La risposta richiede riflessioni. Partirei da quelle che possono emergere a seguito di un recente intervento in una scuola primaria relativo alla sicurezza online dei bambini e per la prevenzione del cyberbullismo.
Con la somministrazione a 127 scolari di un questionario sui comportamenti usati in rete, alla domanda «Per quanto tempo al giorno ti è permesso usare liberamente il cellulare?» il 22% dei bambini risponde «Per più di 3 ore», e il 16,6 % «Dalle 2 alle 3 ore».
Non poco, si dirà, anche perché nella fascia 8-11 anni il 21,7% dichiara che i genitori non controllano cosa fanno i figli online e il 46,7% risponde «Solo qualche volta».
 
Se poi vai a vedere cosa fanno, scopri che l’attività più frequente è quella dei videogiochi praticata dal 62,8% dei bambini).
Si potrà pensare che il campione di riferimento è troppo piccolo per trarre considerazioni, ma va detto che riflette i dati ufficiali sull’utilizzo dei videogiochi e il trend in aumento.
In particolare nel 2020 della pandemia, la tecnologia è servita a mantenere i rapporti sociali e a compensare l’angoscia.
L’utilizzo del gioco online secondo IIDEA (Italian Interactive Digital Entertainment Association) ha registrato in Italia 16,7 milioni di giocatori, cioè il 38% della popolazione tra i 6 e i 64 anni, con una media di 8 ore alla settimana di videogiochi.
 
Attività che, come si vede non riguarda solo bambini e adolescenti, ma anche gli adulti.
Per i piccoli, come tutti i giochi, non si tratta solo di passatempo ma i videogiochi offrono molti vantaggi soprattutto per lo sviluppo cognitivo e del ragionamento.
Contribuiscono anche ad aumentare la consapevolezza delle scelte, verificare le proprie capacità decisionali e anche confrontarsi con successi e fallimenti imparando a gestire le frustrazioni degli insuccessi.
L’uso fisiologico e moderato dei videogames in quanto pratica divertente che attiva i circuiti della dopamina, neurotrasmettitore associato al piacere e al meccanismo della ricompensa, è funzionale allo sviluppo e ai processi di socializzazione.
 
I videogiochi possono fungere da strumento di aggregazione e occasione di confronto e di coinvolgimento positivo tra i pari promuovere inclusione e tolleranza.
Di certo vi sono anche aspetti negativi, collegati soprattutto agli eccessi e ad un utilizzo fuori dal controllo dell’adulto.
E non si tratta solo della correlazione tra i videogames violenti e i comportamenti aggressivi.
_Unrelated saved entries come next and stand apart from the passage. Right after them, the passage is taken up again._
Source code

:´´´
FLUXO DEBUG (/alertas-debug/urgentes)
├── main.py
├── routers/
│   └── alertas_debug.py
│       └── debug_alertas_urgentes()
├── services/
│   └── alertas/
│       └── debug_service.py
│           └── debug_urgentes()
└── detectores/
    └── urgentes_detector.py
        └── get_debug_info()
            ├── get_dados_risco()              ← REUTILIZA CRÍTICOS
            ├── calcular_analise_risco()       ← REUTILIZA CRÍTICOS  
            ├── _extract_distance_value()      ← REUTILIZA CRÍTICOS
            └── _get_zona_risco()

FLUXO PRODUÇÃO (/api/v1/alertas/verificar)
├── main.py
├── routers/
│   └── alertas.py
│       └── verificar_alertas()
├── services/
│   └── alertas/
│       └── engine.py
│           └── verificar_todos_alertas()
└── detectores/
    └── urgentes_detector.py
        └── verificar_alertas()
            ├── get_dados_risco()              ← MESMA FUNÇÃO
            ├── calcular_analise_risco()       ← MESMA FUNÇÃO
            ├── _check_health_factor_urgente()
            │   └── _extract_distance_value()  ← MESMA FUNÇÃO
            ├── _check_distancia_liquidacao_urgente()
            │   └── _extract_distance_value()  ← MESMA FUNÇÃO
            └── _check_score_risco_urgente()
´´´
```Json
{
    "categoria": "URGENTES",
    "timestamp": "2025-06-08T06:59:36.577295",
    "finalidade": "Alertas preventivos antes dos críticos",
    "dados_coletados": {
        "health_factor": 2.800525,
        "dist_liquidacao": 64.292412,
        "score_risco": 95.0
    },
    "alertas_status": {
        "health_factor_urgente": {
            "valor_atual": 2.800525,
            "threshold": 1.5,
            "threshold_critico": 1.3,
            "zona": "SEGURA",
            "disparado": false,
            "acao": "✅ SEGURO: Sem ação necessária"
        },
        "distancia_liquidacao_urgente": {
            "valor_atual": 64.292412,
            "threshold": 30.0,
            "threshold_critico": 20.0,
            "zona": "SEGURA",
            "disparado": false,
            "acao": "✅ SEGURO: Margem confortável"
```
Gli studi, a questo proposito non mostrano un rapporto diretto tra la quantità di tempo e i comportamenti violenti a medio termine.
Casomai rilevano nei minori un aumento considerevole tra il gioco e reazioni di rabbia associate ad un comportamento verbale violento e offensivo nei confronti dell’avversario.
 
L’uso eccessivo piuttosto, esercita un intenso coinvolgimento (Stato di flow) che fa perdere la cognizione del tempo e di tutto quello che vi sta attorno che può portare a dipendenza.
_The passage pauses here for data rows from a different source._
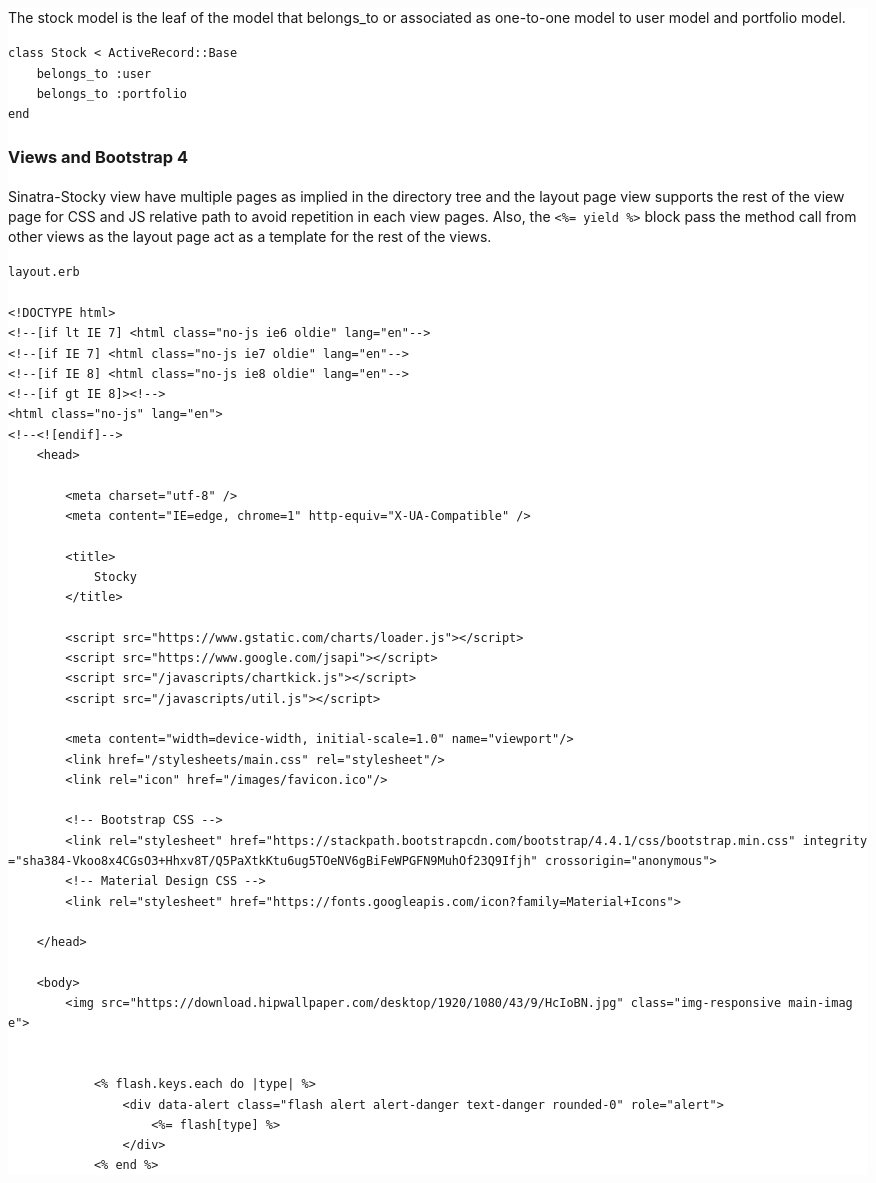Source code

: The stock model is the leaf of the model that belongs_to or associated as one-to-one model to user model and portfolio model.

```
class Stock < ActiveRecord::Base 
    belongs_to :user 
    belongs_to :portfolio
end
```

### Views and Bootstrap 4

Sinatra-Stocky view have multiple pages as implied in the directory tree and the layout page view supports the rest of the view page for CSS and JS relative path to avoid repetition in each view pages. Also, the ```<%= yield %>``` block pass the method call from other views as the layout page act as a template for the rest of the views.

```
layout.erb

<!DOCTYPE html>
<!--[if lt IE 7] <html class="no-js ie6 oldie" lang="en"-->
<!--[if IE 7] <html class="no-js ie7 oldie" lang="en"-->
<!--[if IE 8] <html class="no-js ie8 oldie" lang="en"-->
<!--[if gt IE 8]><!-->
<html class="no-js" lang="en">
<!--<![endif]-->
    <head>

        <meta charset="utf-8" />
        <meta content="IE=edge, chrome=1" http-equiv="X-UA-Compatible" />
        
        <title>
            Stocky
        </title>
        
        <script src="https://www.gstatic.com/charts/loader.js"></script>
        <script src="https://www.google.com/jsapi"></script>
        <script src="/javascripts/chartkick.js"></script>
        <script src="/javascripts/util.js"></script>
        
        <meta content="width=device-width, initial-scale=1.0" name="viewport"/>
        <link href="/stylesheets/main.css" rel="stylesheet"/>
        <link rel="icon" href="/images/favicon.ico"/>

        <!-- Bootstrap CSS -->
        <link rel="stylesheet" href="https://stackpath.bootstrapcdn.com/bootstrap/4.4.1/css/bootstrap.min.css" integrity="sha384-Vkoo8x4CGsO3+Hhxv8T/Q5PaXtkKtu6ug5TOeNV6gBiFeWPGFN9MuhOf23Q9Ifjh" crossorigin="anonymous"> 
        <!-- Material Design CSS -->
        <link rel="stylesheet" href="https://fonts.googleapis.com/icon?family=Material+Icons">

    </head>

    <body>
        <img src="https://download.hipwallpaper.com/desktop/1920/1080/43/9/HcIoBN.jpg" class="img-responsive main-image">

        
            <% flash.keys.each do |type| %>
                <div data-alert class="flash alert alert-danger text-danger rounded-0" role="alert">
                    <%= flash[type] %>
                </div>
            <% end %>
```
Difficile è chiedere ad un bambino la giusta misura nell’uso dei videogiochi, soprattutto se sono state date poche regole rispetto ai tempi e alle modalità di utilizzo dei dispositivi digitali.
Assurdo è demonizzarli, così come è fuori luogo negarli. Serve invece che il genitore sappia acquistarli scegliendoli con attenzione e facendo riferimento alla classificazione europea PEGI che indica per chi è adatto un gioco.
 
Ma è dovere dell’adulto controllare e dare limiti, come pure fornire ai bambini occasioni di momenti altrettanto entusiasmanti e di svago con attività gratificanti da sviluppare insieme nella realtà, al di là degli schermi.